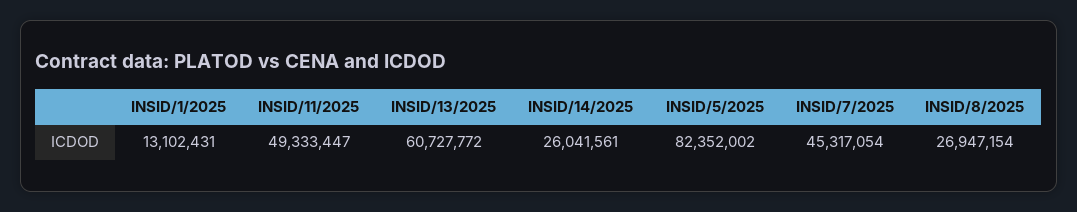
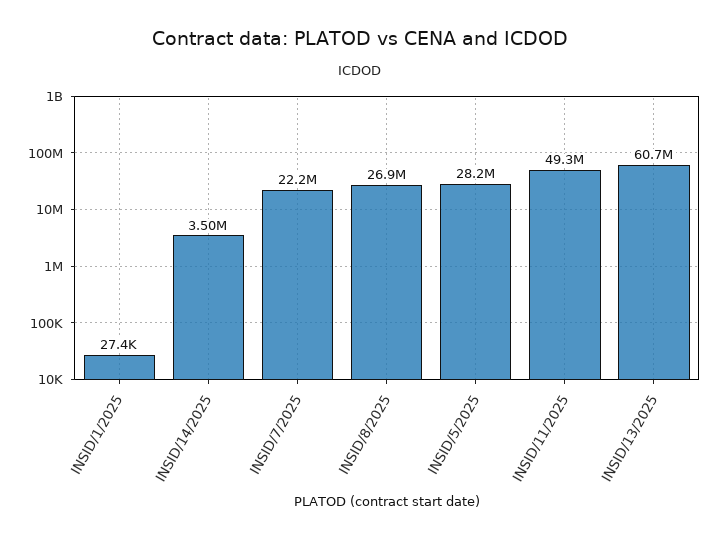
  {
-   "INSID/1/2025": 13102431,
+   "INSID/1/2025": 27400,
    "INSID/11/2025": 49333447,
    "INSID/13/2025": 60727772,
-   "INSID/14/2025": 26041561,
+   "INSID/14/2025": 3500000,
-   "INSID/5/2025": 82352002,
+   "INSID/5/2025": 28200000,
-   "INSID/7/2025": 45317054,
+   "INSID/7/2025": 22200000,
    "INSID/8/2025": 26947154
  }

=====

**What this task involves**: Print each record exactly as it stands, skipping the pictures.

**Task output**:
  {
-   "INSID/1/2025": 13102431,
+   "INSID/1/2025": 27400,
    "INSID/11/2025": 49333447,
    "INSID/13/2025": 60727772,
-   "INSID/14/2025": 26041561,
+   "INSID/14/2025": 3500000,
-   "INSID/5/2025": 82352002,
+   "INSID/5/2025": 28200000,
-   "INSID/7/2025": 45317054,
+   "INSID/7/2025": 22200000,
    "INSID/8/2025": 26947154
  }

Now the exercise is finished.